(Stored entries)
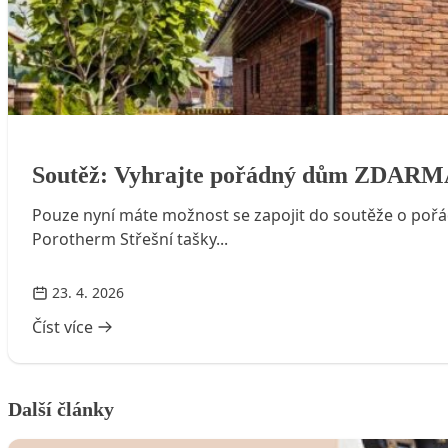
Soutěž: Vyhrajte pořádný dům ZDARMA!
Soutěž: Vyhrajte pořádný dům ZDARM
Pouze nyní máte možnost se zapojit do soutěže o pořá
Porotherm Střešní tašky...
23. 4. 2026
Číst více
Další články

> Assignment
Rewrite the listing as a numbered list, leaving out blank lines and the pictures.

> Task answer
1. Soutěž: Vyhrajte pořádný dům ZDARMA!
2. Soutěž: Vyhrajte pořádný dům ZDARM
3. Pouze nyní máte možnost se zapojit do soutěže o pořá
4. Porotherm Střešní tašky...
5. 23. 4. 2026
6. Číst více
7. Další články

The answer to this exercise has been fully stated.